- The Israel-Hamas war could cause significant disruptions to the global oil market, similar to the 1973 Oil Crisis.
- Iran may retaliate through oil embargoes or attacks on key oil facilities, which could severely impact global oil supplies and prices.
- China’s influence has so far prevented a full-scale oil embargo, as it prioritizes its economic recovery and stable relations with the West.
As with the Russia-Ukraine War, a key component of the Israel-Hamas War (and the underlying conflict between Israel and Hamas’s sponsor, Iran) is oil. The question of how core European countries are to keep their economies going if Russian oil and gas flows are fully sanctioned has long threatened to derail the West’s response to increased Russian aggression in Europe. The question of whether Iran’s response to increased Western and Israeli actions against it and its terrorist proxies will include operations directly targeted at the global oil sector threatens chaos in the oil market of a sort not seen since at least the 1973/74 Oil Crisis.
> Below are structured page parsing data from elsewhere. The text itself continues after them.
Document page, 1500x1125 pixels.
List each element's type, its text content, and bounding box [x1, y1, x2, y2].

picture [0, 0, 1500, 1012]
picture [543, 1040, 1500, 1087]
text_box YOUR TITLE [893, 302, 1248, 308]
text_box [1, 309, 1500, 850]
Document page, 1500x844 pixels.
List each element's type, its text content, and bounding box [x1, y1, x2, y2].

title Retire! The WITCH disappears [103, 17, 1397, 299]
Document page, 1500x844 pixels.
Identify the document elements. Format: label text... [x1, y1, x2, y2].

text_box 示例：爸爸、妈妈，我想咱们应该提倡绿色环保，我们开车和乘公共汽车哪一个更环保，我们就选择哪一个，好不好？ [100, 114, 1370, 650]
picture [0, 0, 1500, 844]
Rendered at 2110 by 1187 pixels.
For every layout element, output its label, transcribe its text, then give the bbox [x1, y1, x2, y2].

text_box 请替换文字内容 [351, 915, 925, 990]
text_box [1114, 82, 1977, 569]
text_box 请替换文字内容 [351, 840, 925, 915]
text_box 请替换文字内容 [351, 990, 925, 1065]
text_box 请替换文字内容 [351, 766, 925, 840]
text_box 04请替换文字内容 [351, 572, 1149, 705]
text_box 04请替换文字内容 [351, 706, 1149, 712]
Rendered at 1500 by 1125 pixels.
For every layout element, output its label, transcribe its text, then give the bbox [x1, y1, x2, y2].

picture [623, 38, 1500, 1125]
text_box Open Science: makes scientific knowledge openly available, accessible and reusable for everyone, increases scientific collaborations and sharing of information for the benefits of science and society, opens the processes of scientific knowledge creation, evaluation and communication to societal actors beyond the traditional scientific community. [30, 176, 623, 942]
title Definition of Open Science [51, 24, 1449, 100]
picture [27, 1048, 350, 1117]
The parallels between the onset of the current events in the Middle East and those that preceded the 1973 Oil Crisis are uncanny. Back then, Egyptian military forces moved into the Sinai Peninsula, while Syrian forces moved into the Golan Heights — two territories that had been captured by Israel during the Six-Day War of 1967 — on the holiest day of the Jewish faith, Yom Kippur. This was the same multiple-directional attack method and religious date as the 7 October Hamas attacks used 50 years later by Hamas on targets across Israel. The 1973 attack by two major Arab states on Israel then drew in further Islamic countries in the region as the conflict became one centered on religion rather than simply regaining lost territory. Military and other support came to Egypt and Syria from Saudi Arabia, Morocco, Algeria, Jordan, Iraq, Libya, Kuwait, and Tunisia before the War ended on 25 October 1973 in a ceasefire brokered by the United Nations. The conflict in its broader sense, though, did not end there. An embargo on oil exports to the U.S., the U.K., Japan, Canada, and the Netherlands was imposed by key OPEC members, most notably Saudi Arabia, in response to their collective supplying of arms, intelligence resources, and logistical support to Israel during the War. By the end of the embargo in March 1974, the price of oil had risen around 267 percent, from about US$3 per barrel (pb) to nearly US$11 pb. This, in turn, stoked the fire of a global economic slowdown, especially felt in the net oil importing countries of the West.
Related: Houthi Havoc: Oil Flows Shift as Ships Avoid Red Sea
Early in the current Israel-Hamas War, Iran called on a similar embargo on oil to the same supporters of Israel by Islamic OPEC members. At that point, and to date, such a call has not been heeded, principally due to pressure from the present major supermajor influence in the Middle East – China. Two reasons have so far held good in Beijing’s willingness to steer Middle Eastern OPEC members away from such an embargo. The first is that it would threaten its still struggling economic recovery in the aftermath of its Covid years as it has been the world’s largest gross importer of crude oil since 2017. Additionally, the economies of the West remain its key export bloc, with the U.S. alone still accounting for over 16 percent of its export revenues. According to a senior European Union energy security source exclusively spoken to by OilPrice.com, the economic damage to China would dangerously increase if the Brent oil price traded over US$90-95 per barrel for more than one quarter of a year. The second reason is that the U.S. had previously brought pressure on China for it not to allow to a price-busting embargo, as the economic and political consequences to Washington of this would be at least as disastrous as they would to China.